Before applying, please check with our ideas page for our requirements for acceptance, and for tips and examples of previous successful Summer of Code projects:
- Q: What will most help my odds of acceptance?
- A: There are a number of things you can do to help your odds
- A quality proposal - a well thought out proposal that shows you understand what you want to do and have reasonable expectations about what can be accomplished in the time you will have available
- Make a useful patch against Blender - this show that you can successfully read, edit, and compile our code.
- Discuss your application with us and get some feedback you can chat with us on IRC and post a link to your proposal to our mailing list, and of course we will give feedback in the GSoC interface also.
- Q: Is there some place that tells me the process of compiling Blender?
- A: See this documentation
- Q: Where can I learn more about Blenders code base?
- A: There is quite a bit of good documentation here
- Q: The Blender code base is huge! Where do I start?
- A: Have a look at the Files structure. The editor directory is usually a good place - it is where most of the operators live. Have a look at the header files and structs related to what you are interested in working on. The headers usually have the best overview of what a function does. (To find the struct a simple grep or other search for struct FooStructIWantToLookAt will find it for ya.) You can also start with writing python scripts, the API for our python tools is similar in many ways to our C API. You can often find out where some C code lives by seeing the python tool tips by hovering over a button and seeing what the operator name is. Also if you add a console window you can see what is output to it when you do an action. Then just search the code. Also putting a break on a function in a debugger and doing a back trace can help you find the path code took to get to your function of interest.
- Please provide your full name.
Email / IRC / WWW
- Where can we contact you? If you frequent our IRC channel (#blendercoders on irc.freenode.net) please let us know what your nick is. If you have a web page you'd like us to know about, please include it.

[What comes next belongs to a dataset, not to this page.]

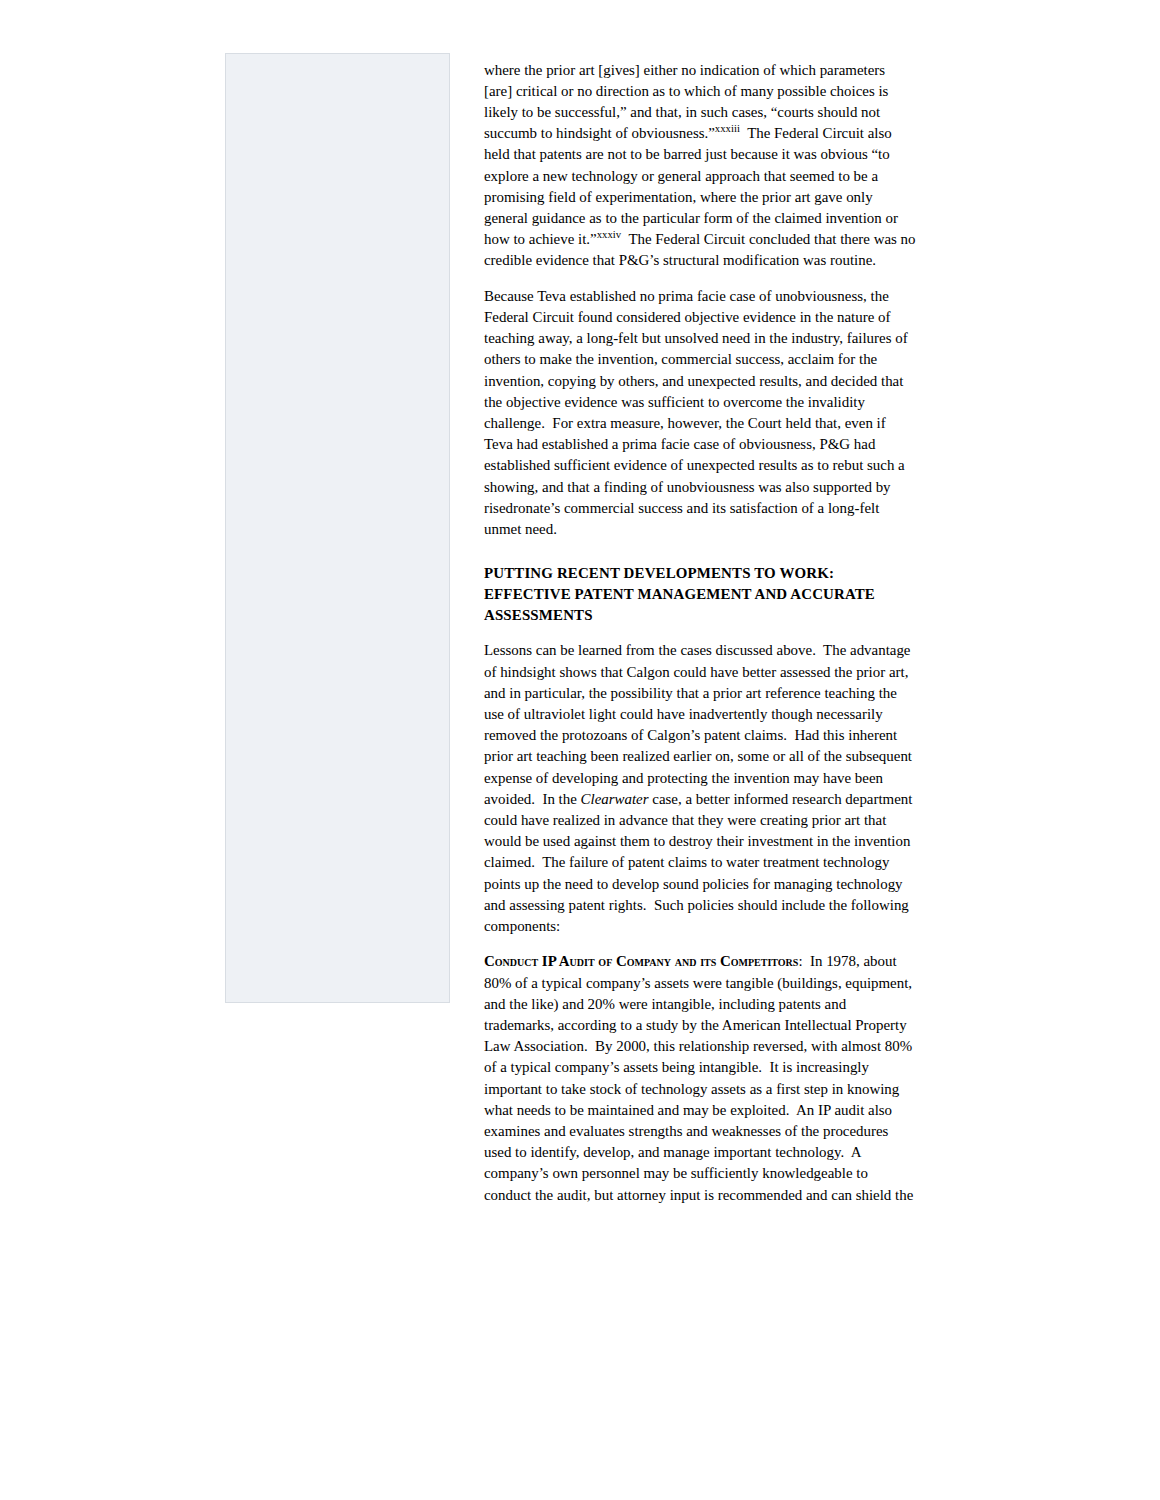where the prior art [gives] either no indication of which parameters [are] critical or no direction as to which of many possible choices is likely to be successful,” and that, in such cases, “courts should not succumb to hindsight of obviousness.”xxxiii The Federal Circuit also held that patents are not to be barred just because it was obvious “to explore a new technology or general approach that seemed to be a promising field of experimentation, where the prior art gave only general guidance as to the particular form of the claimed invention or how to achieve it.”xxxiv The Federal Circuit concluded that there was no credible evidence that P&G’s structural modification was routine.
Because Teva established no prima facie case of unobviousness, the Federal Circuit found considered objective evidence in the nature of teaching away, a long-felt but unsolved need in the industry, failures of others to make the invention, commercial success, acclaim for the invention, copying by others, and unexpected results, and decided that the objective evidence was sufficient to overcome the invalidity challenge. For extra measure, however, the Court held that, even if Teva had established a prima facie case of obviousness, P&G had established sufficient evidence of unexpected results as to rebut such a showing, and that a finding of unobviousness was also supported by risedronate’s commercial success and its satisfaction of a long-felt unmet need.
PUTTING RECENT DEVELOPMENTS TO WORK: EFFECTIVE PATENT MANAGEMENT AND ACCURATE ASSESSMENTS
Lessons can be learned from the cases discussed above. The advantage of hindsight shows that Calgon could have better assessed the prior art, and in particular, the possibility that a prior art reference teaching the use of ultraviolet light could have inadvertently though necessarily removed the protozoans of Calgon’s patent claims. Had this inherent prior art teaching been realized earlier on, some or all of the subsequent expense of developing and protecting the invention may have been avoided. In the Clearwater case, a better informed research department could have realized in advance that they were creating prior art that would be used against them to destroy their investment in the invention claimed. The failure of patent claims to water treatment technology points up the need to develop sound policies for managing technology and assessing patent rights. Such policies should include the following components:
Conduct IP Audit of Company and its Competitors: In 1978, about 80% of a typical company’s assets were tangible (buildings, equipment, and the like) and 20% were intangible, including patents and trademarks, according to a study by the American Intellectual Property Law Association. By 2000, this relationship reversed, with almost 80% of a typical company’s assets being intangible. It is increasingly important to take stock of technology assets as a first step in knowing what needs to be maintained and may be exploited. An IP audit also examines and evaluates strengths and weaknesses of the procedures used to identify, develop, and manage important technology. A company’s own personnel may be sufficiently knowledgeable to conduct the audit, but attorney input is recommended and can shield the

- A short description of your planned SoC project
Benefits to Blender
- Describe how your project will benefit Blender. Will it benefit artists using Blender for 3D content creation? Will it be an aid for future Blender development?
- Provide a user-level summary of the final output or results of your project. How does it integrate in Blender, and how does it cooperate with the rest of Blender's features? Note that end-user documentation should be one of the deliverables as well.
- A more detailed description.
- How long will the project take? When can you begin work?
- Include an estimated timeline of the project with mini-milestones
- Please also note any vacation time you expect to take during the project period.
- Do you have any possible school or work conflicts with your schedule?
- Who are you, what are you studying (and where), and what activities do you enjoy? What is your experience using Blender or other computer graphics programs? What (3D) code development projects you've realized? What makes you the best person to work on this project? If you have any history submitting bug fixes or patches to our tracker, please indicate what you have done.
Thank you for applying to work with Blender in the Google Summer of Code program!